The Court notes that plaintiff alleged he entered the Justice Center on May 23, 2020. Any allegations regarding his medical condition before May 23, 2020 are irrelevant to his claims of deliberate indifference against defendants. -3-

On August 6, 2020 at 6:30 a.m., plaintiff pressed the medical emergency button in his cell, stating he woke up to severe chest pain, a headache, and dizziness. The officer on duty (presumably Jane Doe 1) stated that they were in the middle of a shift change, and that plaintiff would need to wait.
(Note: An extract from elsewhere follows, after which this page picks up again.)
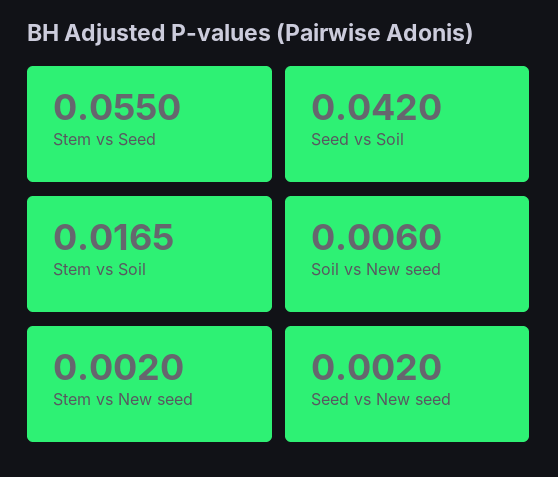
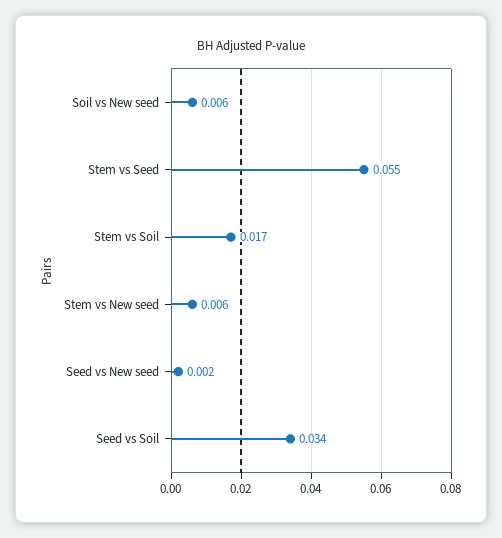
Seed vs Soil: 0.042 -> 0.034
Stem vs New seed: 0.002 -> 0.006

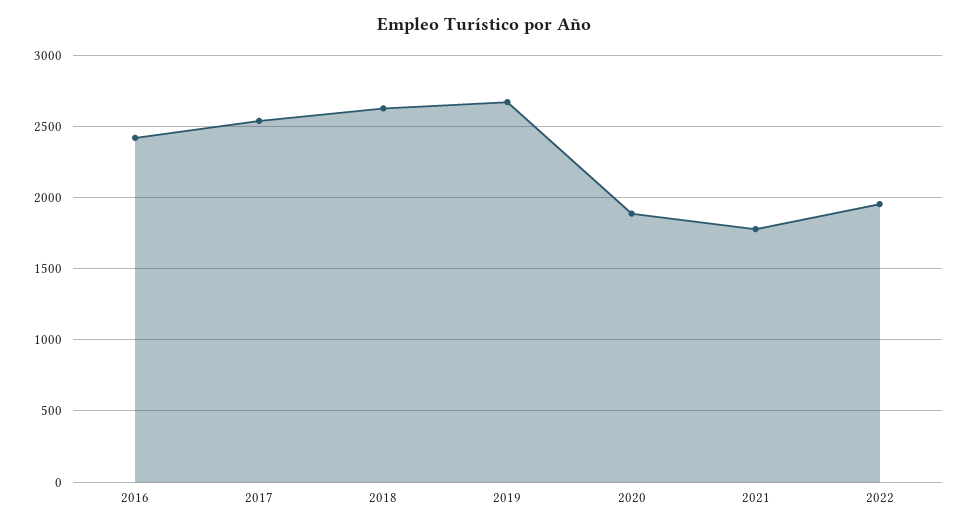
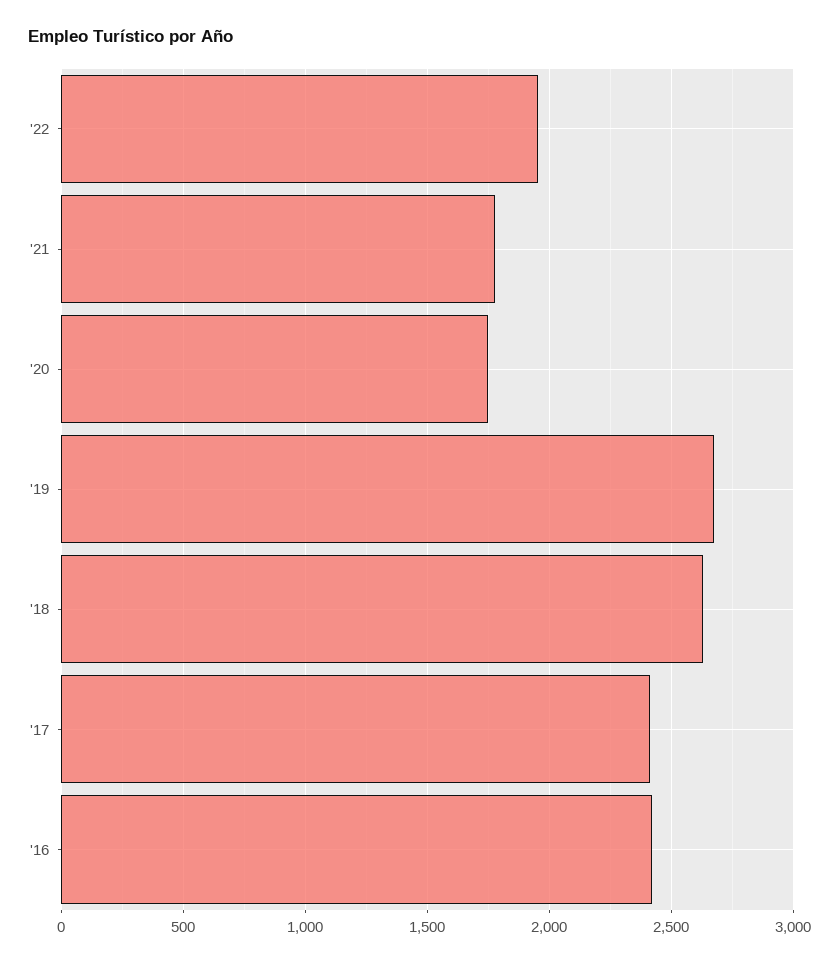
2017: 2550 -> 2400
2020: 1900 -> 1750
At 7:00 a.m., Officer Alexander transported plaintiff to the medical unit. Once in the medical unit, plaintiff states two nurses, Jane Does 3 and 4, said they were too busy and sent plaintiff back to his cell “without letting him see any kind of medical staff.” Officer Alexander transported plaintiff back to the medical unit at approximately 10:30 a.m. Once there, another nurse, Jane Doe 5, checked plaintiff's blood pressure, which was high, and his temperature. She said she would check about getting his medical records released from MODOC and sent plaintiff back to his cell.